*Exercise material*.
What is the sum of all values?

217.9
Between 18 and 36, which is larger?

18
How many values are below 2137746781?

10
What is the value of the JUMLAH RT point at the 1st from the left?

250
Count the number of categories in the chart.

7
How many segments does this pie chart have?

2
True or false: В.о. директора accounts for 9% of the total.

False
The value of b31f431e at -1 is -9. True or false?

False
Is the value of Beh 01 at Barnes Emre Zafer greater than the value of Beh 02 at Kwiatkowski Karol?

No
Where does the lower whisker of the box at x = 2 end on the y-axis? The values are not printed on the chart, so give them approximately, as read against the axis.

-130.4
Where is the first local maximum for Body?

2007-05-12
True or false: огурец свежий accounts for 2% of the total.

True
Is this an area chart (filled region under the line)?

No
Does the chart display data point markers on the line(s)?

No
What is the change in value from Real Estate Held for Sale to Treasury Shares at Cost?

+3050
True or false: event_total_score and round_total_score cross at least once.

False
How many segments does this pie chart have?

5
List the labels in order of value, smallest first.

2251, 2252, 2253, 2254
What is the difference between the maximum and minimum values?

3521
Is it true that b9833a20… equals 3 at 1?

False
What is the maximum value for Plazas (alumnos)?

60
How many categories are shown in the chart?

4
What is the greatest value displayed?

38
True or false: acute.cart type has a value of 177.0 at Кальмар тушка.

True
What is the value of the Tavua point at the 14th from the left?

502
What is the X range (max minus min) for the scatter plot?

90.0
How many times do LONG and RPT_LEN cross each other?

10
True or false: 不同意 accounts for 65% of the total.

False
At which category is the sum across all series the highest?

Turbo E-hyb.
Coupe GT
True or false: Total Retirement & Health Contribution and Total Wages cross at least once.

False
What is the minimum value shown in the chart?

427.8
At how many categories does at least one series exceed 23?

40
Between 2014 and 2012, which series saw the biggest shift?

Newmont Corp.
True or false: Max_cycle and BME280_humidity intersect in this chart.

*Work task*. Pull out each line of the listing above that contains the word "values".

*Exercise output*.
What is the sum of all values?
How many values are below 2137746781?
Where does the lower whisker of the box at x = 2 end on the y-axis? The values are not printed on the chart, so give them approximately, as read against the axis.
What is the difference between the maximum and minimum values?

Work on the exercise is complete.